Verständigung sei nach Habermas aber erst dann erreicht, wenn jeder Hörer allen Geltungsansprüchen einer Aussage zustimmen könne. Widrigenfalls müssten die Geltungsansprüche anschließend im Diskurs geklärt werden. Nach Habermas gibt es vier zu erfüllende Geltungsansprüche, die je vier Handlungsarten betreffen. Beim Einwirken auf das Gegenüber ist die Ebene des zweckrationalen Handelns betroffen.
- Gefordert wird der Geltungsanspruch der objektiven Wahrheit, denn Bezugspunkt ist die „objektive Welt“ (Zeugwelt mit ihren Gesetzmäßigkeiten). Der behaupte Sachverhalt muss stimmen.
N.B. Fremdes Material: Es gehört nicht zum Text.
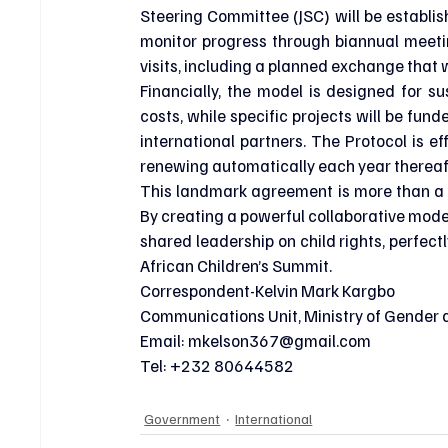
Steering Committee (JSC) will be establish
monitor progress through biannual meeting
visits, including a planned exchange that 
Financially, the model is designed for sus
costs, while specific projects will be fu
international partners. The Protocol is ef
renewing automatically each year thereaf
This landmark agreement is more than a bi
By creating a powerful collaborative model,
shared leadership on child rights, perfect
African Children’s Summit.
Correspondent-Kelvin Mark Kargbo
Communications Unit, Ministry of Gender a
Email: 
mkelson367@gmail.com
Tel: +232 80644582
Government
International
- Normenreguliertes Handeln wiederum bezieht sich auf die Welt der menschlichen Gemeinschaft, in der die kulturellen Werte überliefert werden, die soziale Welt (Solidarwelt). Für diesbezügliche Aussagen ist der - Geltungsanspruch normativer Richtigkeit zu erfüllen. Gesagtes muss sich mit anerkannten Werten und Normen im Einklang befinden.
- Der Geltungsanspruch der Wahrhaftigkeit ist subjektiver Natur, eingebettet in das dramaturgische Handeln der Selbstinszenierung. Verlangt wird, dass der jeweilige Sprecher ehrlich ist.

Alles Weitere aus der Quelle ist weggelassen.